*Soal Latihan*:
1. Dalam petikan pilihan, perbuatan apa yang dijadikan contoh berdasarkan hadits Aisyah dalam Shohih Muslim?
2. Salin kata demi kata bagian petikan pilihan dari "Keempat: perbuatan beliau" sampai "(QS. Al-Maidah: 67)".

Jika beliau menerima, maka secara langsung menjadi istri beliau tanpa mahar,
wali, akad nikah dan saksi-saksi. Dalilnya adalah firman Alloh –ta’ala-
ketika menyebutkan perkara-perkara yang dihalalkan Alloh untuk beliau,
diantaranya:
وَامْرَأَةً
مُؤْمِنَةً إِنْ وَهَبَتْ نَفْسَهَا لِلنَّبِيِّ إِنْ أَرَادَ النَّبِيُّ أَنْ
يَسْتَنْكِحَهَا خَالِصَةً لَكَ مِنْ دُونِ الْمُؤْمِنِينَ
“…dan
perempuan mukmin yang menyerahkan (menghibahkan) dirinya kepada Nabi, jikalau
Nabi mau menikahinya, sebagai pengkhususan bagimu, bukan untuk semua orang
mukmin.” (QS. Al-Ahzab: 50)
Jadi
apa yang dikhususkan untuk Rosululloh -shollallohu ‘alaihi wa sallam-
tidak berlaku bagi kita, tetapi hal itu menunjukkan kepada kita akan keutamaan
dan kemuliaan yang dikaruniakan oleh Alloh kepada beliau dan menunjukkan
kedudukan beliau yang tinggi di sisi Alloh –subhanahu wa ta’ala-.
Keempat: perbuatan beliau yang dilakukan dalam rangka ibadah. Maka
hal ini hukumnya wajib bagi beliau pada awalnya, karena kewajiban atas beliau
untuk menyampaikan syariat, sebagaimana firman Alloh:
يَا
أَيُّهَا الرَّسُولُ بَلِّغْ مَا أُنْزِلَ إِلَيْكَ مِنْ رَبِّكَ وَإِنْ لَمْ
تَفْعَلْ فَمَا بَلَّغْتَ رِسَالَتَهُ
“Wahai
rosul, sampaikanlah apa yang diturunkan kepadamu dari Robbmu. Jika tidak kamu
kerjakan apa yang diperintahkan itu, berarti kamu tidak menyampaikan
amanat-Nya.” (QS. Al-Maidah: 67)
Setelah
itu hukumnya menjadi mustahab (sunnah) bagi beliau dan umatnya, karena
hal itu merupakan bentuk peribadatan.
Sebagai
contoh: bersiwak (menggosok gigi) ketika masuk rumah, sebagaimana dalam hadits
Aisyah -rodhiyallohu ‘anha- dalam Shohih Muslim:
كَانَ
إِذَا دَخَلَ بَيْتَهُ بَدَأَ بِالسِّوَاكِ
“Ketika
memasuki rumah, beliau -shollallohu ‘alaihi wa sallam- memulai dengan
bersiwak.”
Maka
bersiwak hukumnya mustahab (sunnah), karena beliau lakukan sebagai
bentuk ibadah, sebagaimana sabda beliau dalam hadits Aisyah -rodhiyallohu
‘anha- riwayat Ahmad dan An-Nasa’i (hadits shohih):
السِّوَاكُ
مَطْهَرَةٌ لِلْفَمِ مَرْضَاةٌ لِلرَّبِّ
“Siwak
itu membersihkan mulut dan mendatang keridhoan Alloh.”

*Data*:
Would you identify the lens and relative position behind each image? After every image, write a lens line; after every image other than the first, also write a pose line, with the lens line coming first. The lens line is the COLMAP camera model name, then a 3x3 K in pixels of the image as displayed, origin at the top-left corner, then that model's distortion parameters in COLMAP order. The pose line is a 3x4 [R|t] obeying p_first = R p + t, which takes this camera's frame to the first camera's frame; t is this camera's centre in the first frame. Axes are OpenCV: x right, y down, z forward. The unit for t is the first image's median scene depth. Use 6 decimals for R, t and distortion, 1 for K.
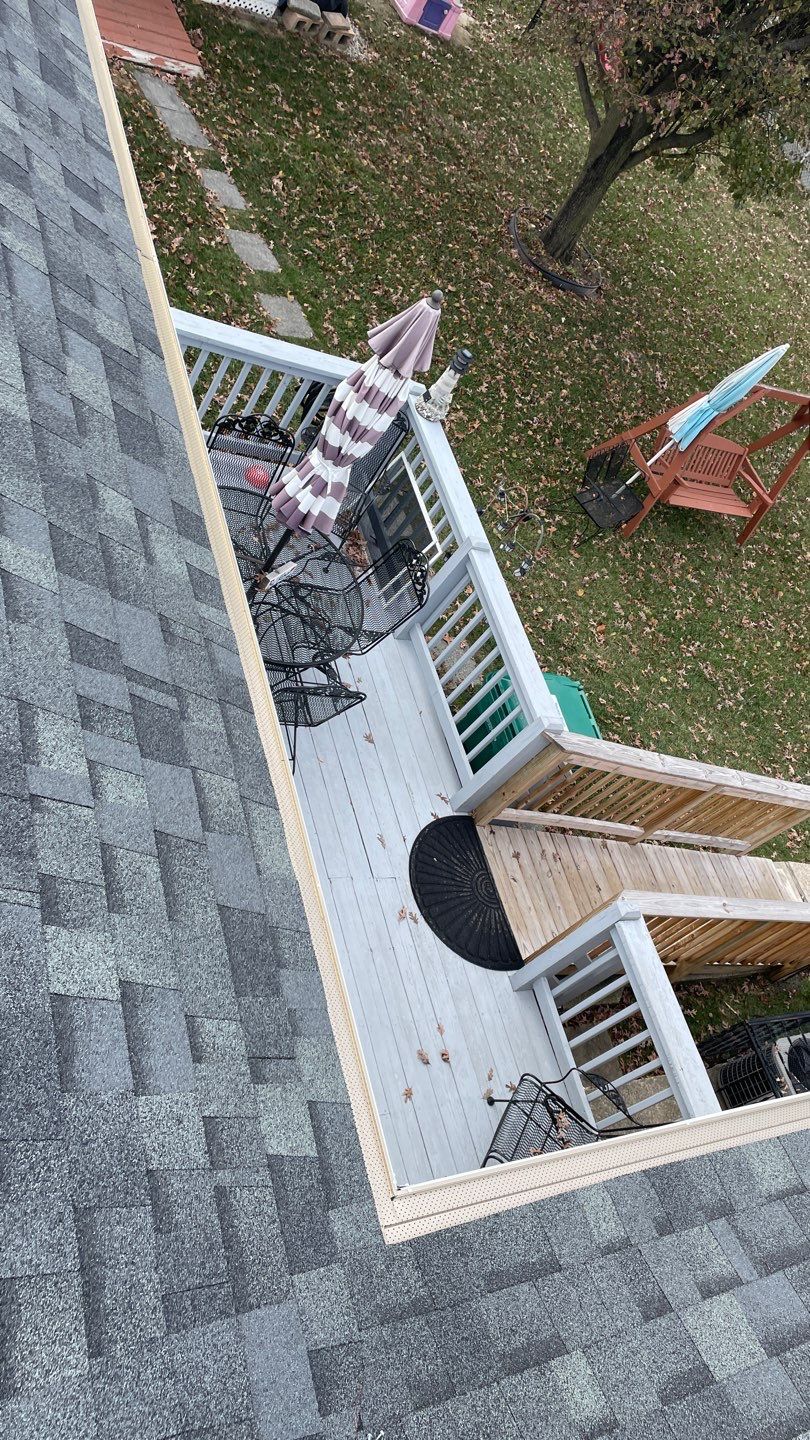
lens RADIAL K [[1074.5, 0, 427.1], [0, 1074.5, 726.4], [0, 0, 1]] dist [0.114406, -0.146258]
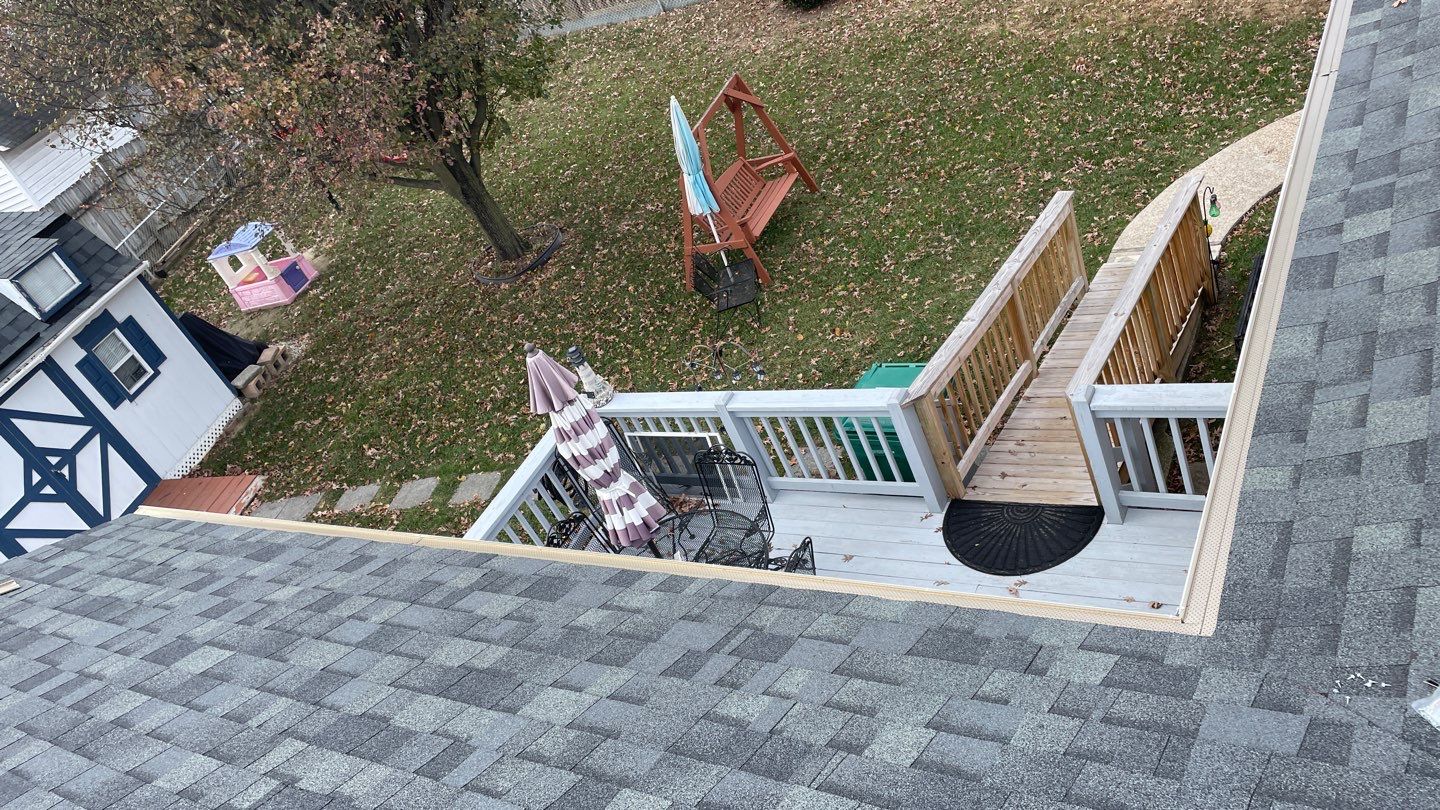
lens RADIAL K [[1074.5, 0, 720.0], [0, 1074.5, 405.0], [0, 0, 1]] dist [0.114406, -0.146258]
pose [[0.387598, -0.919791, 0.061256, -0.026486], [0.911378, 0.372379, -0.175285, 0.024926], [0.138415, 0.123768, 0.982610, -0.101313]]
---
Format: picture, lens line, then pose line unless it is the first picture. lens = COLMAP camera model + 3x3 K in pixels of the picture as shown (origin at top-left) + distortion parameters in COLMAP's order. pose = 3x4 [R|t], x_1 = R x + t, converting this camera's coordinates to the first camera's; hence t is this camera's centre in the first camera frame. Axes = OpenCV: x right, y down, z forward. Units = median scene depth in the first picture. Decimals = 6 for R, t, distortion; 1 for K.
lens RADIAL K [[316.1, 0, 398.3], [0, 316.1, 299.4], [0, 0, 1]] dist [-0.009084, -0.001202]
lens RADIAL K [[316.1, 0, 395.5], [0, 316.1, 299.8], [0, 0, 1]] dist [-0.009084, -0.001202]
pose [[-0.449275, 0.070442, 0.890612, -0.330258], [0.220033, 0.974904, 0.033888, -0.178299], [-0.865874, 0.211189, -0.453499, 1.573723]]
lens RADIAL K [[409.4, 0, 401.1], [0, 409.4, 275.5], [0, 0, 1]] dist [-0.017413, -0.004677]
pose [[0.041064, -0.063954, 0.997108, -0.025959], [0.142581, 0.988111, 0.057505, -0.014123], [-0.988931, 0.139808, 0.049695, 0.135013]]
---
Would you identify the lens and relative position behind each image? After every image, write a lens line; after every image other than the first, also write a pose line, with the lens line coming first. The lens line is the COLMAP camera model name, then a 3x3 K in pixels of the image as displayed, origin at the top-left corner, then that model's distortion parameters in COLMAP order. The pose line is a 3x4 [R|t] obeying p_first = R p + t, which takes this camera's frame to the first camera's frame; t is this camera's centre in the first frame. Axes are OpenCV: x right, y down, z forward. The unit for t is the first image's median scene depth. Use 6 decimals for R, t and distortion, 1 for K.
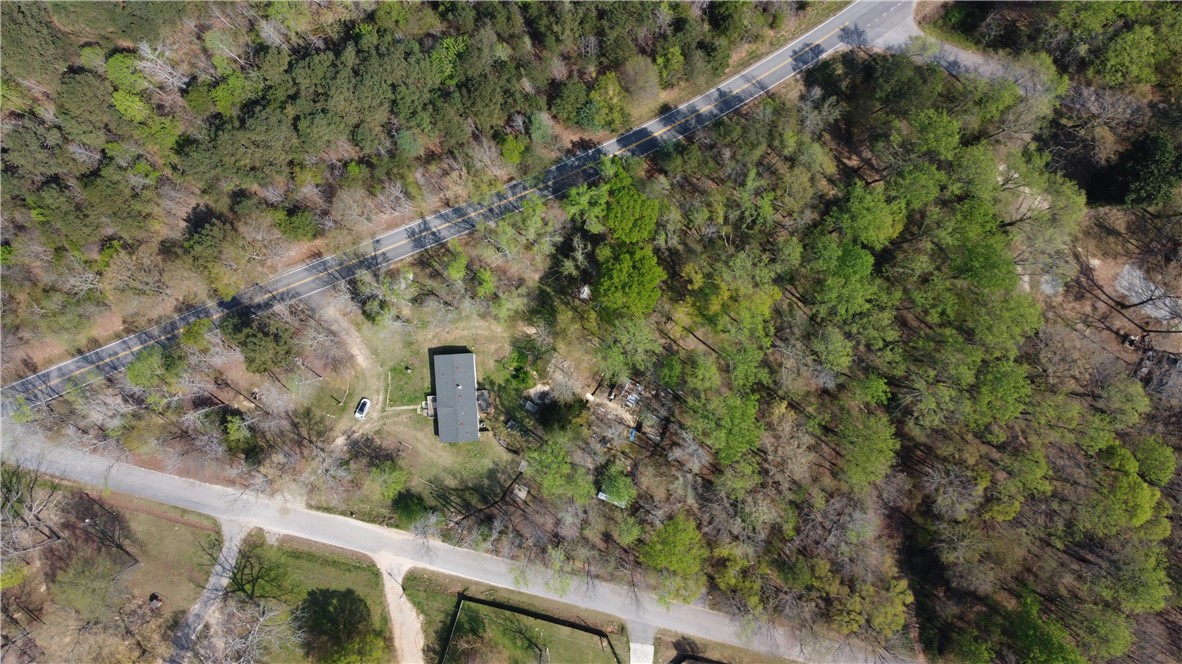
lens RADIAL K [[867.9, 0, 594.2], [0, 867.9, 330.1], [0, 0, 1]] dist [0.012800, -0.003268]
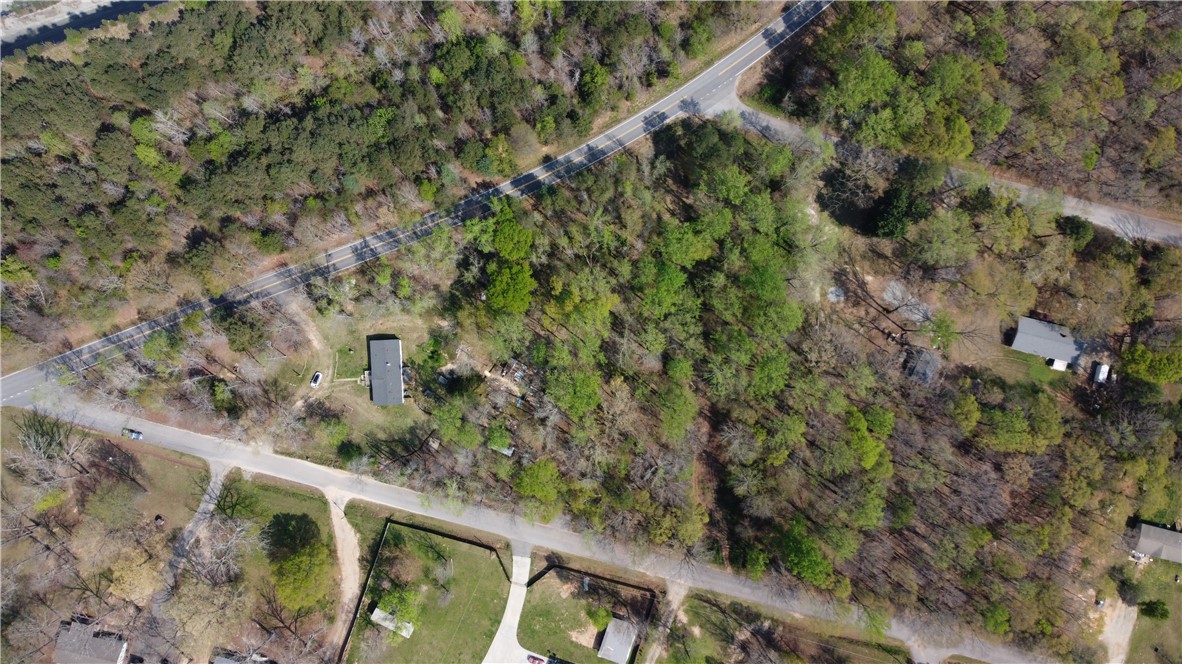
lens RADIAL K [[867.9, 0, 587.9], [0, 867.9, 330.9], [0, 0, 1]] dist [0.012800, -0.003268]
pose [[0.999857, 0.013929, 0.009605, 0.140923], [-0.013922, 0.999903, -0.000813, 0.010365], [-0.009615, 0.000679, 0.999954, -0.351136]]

*Jawaban Diberikan*:
1. Bersiwak (menggosok gigi) ketika masuk rumah.

2.
Keempat: perbuatan beliau yang dilakukan dalam rangka ibadah. Maka
hal ini hukumnya wajib bagi beliau pada awalnya, karena kewajiban atas beliau
untuk menyampaikan syariat, sebagaimana firman Alloh:
يَا
أَيُّهَا الرَّسُولُ بَلِّغْ مَا أُنْزِلَ إِلَيْكَ مِنْ رَبِّكَ وَإِنْ لَمْ
تَفْعَلْ فَمَا بَلَّغْتَ رِسَالَتَهُ
“Wahai
rosul, sampaikanlah apa yang diturunkan kepadamu dari Robbmu. Jika tidak kamu
kerjakan apa yang diperintahkan itu, berarti kamu tidak menyampaikan
amanat-Nya.” (QS. Al-Maidah: 67)